Unterstützung von der ehemaligen Kolonialmacht
Dass so viele Burunder Zuflucht in Belgien suchen, hängt mit den engen Beziehungen beider Länder zusammen: Belgien ist ehemalige Kolonialmacht und heute wichtigster Geldgeber. Das Vorgehen von Präsident Nkurunziza hat Belgien scharf kritisiert und inzwischen Hilfsgelder eingefroren.
Die Brüsseler Abgeordnete Isabelle Durant von der Ecolo-Partei sieht es als Pflicht, den Exil-Burundern in dieser schweren Situation beizustehen. "Wir müssen ihre Treue zur Demokratie unterstützen und ihnen dabei helfen, andere von ihren Ansichten zu überzeugen."
Bewaffneter Widerstand?
Zurück im Kulturcafé. Journalist Bob Rugurika gibt sich kämpferisch gegen die Regierung - unter dem zustimmenden Nicken seiner Tischnachbarn. "Sie haben das Land an den Rand des Abgrunds geführt, in eine Situation der absoluten Unsicherheit." Aber nach vielen Gespräche mit europäischen Diplomaten in den vergangenen Wochen geht auch ihm ein wenig der Optimismus verloren. Nkurunziza hat sich bislang auf keinerlei substantielle Verhandlungen eingelassen - trotz der Kritik sämtlicher internationaler Akteure. Die internationale Gemeinschaft sei ratlos und ohne deren Hilfe werde wohl auch die Opposition früher oder später zum bewaffneten Widerstand übergehen, glaubt Rugurika.

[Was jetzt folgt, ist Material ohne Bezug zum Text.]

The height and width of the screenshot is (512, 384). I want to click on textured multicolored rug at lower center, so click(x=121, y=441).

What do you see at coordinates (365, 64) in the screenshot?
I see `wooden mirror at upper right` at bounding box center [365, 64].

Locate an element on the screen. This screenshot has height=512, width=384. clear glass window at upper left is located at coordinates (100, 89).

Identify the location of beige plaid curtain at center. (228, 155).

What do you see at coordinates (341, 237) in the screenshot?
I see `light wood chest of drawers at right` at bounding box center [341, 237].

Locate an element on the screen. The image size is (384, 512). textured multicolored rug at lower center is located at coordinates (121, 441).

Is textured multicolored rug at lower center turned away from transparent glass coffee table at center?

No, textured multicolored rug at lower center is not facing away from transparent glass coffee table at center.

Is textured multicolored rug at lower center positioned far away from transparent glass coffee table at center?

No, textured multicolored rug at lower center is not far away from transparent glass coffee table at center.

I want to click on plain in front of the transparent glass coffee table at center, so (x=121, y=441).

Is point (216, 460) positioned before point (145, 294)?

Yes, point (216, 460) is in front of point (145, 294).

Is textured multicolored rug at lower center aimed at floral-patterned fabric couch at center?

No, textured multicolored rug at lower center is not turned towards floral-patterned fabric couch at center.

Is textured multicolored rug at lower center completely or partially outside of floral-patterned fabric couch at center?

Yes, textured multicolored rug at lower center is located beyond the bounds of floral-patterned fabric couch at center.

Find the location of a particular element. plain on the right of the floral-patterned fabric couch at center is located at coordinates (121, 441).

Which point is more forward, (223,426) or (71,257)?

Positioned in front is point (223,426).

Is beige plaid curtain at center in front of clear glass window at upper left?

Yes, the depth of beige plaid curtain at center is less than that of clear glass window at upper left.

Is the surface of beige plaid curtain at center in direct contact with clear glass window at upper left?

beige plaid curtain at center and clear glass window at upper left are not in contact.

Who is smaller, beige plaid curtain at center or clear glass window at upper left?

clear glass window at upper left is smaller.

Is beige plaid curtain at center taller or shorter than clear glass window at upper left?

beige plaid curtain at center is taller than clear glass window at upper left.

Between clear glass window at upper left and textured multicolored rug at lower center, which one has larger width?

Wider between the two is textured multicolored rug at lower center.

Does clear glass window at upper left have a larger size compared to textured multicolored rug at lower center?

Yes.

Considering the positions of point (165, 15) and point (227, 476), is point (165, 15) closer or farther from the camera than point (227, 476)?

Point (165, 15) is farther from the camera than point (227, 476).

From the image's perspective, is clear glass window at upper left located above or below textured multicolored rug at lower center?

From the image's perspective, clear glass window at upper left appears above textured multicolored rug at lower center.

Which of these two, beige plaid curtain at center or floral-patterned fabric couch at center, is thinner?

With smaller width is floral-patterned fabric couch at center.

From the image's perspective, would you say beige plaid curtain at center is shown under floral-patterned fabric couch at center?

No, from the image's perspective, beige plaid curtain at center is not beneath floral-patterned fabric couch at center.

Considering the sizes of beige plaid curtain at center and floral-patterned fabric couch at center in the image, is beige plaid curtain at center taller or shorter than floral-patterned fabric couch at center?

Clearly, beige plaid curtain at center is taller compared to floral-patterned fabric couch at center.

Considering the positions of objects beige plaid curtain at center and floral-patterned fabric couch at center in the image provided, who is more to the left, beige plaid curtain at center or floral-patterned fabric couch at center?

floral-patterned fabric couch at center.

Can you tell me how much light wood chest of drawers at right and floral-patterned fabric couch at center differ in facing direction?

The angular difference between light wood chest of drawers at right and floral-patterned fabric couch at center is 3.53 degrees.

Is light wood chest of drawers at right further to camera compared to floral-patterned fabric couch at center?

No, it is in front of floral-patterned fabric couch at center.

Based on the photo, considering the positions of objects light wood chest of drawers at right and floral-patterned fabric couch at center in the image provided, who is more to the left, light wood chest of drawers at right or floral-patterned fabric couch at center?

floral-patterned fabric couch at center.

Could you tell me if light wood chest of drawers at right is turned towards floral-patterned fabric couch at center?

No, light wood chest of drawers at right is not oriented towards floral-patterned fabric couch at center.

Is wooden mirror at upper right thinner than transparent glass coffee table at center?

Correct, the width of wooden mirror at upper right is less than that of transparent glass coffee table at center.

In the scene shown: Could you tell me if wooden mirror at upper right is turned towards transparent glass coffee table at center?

Doch er gibt die Hoffnung nicht auf, sei sogar bereit zu sterben, sagt er. Zum Abschluss zeigt er noch einen Tweet, mit der ihn eine regierungsnahe Organisation offenbar diffamieren wollte: Bob Rugurika sei am Brüsseler Flughafen wegen Drogenbesitzes festgenommen worden. Der Journalist lacht herzlich. Von so etwas lässt er sich nicht einschüchtern.